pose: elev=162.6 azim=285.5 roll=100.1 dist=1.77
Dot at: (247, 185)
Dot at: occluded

...

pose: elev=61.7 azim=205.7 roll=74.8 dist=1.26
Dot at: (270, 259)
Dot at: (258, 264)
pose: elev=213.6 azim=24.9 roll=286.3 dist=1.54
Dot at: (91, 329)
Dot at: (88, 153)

Your task: Reproduce the material above character for character, starting at the line with "pose: elev=61.7 azim=205.7" and continuing up to and including the line with "Dot at: (88, 153)".

Exercise result:
pose: elev=61.7 azim=205.7 roll=74.8 dist=1.26
Dot at: (270, 259)
Dot at: (258, 264)
pose: elev=213.6 azim=24.9 roll=286.3 dist=1.54
Dot at: (91, 329)
Dot at: (88, 153)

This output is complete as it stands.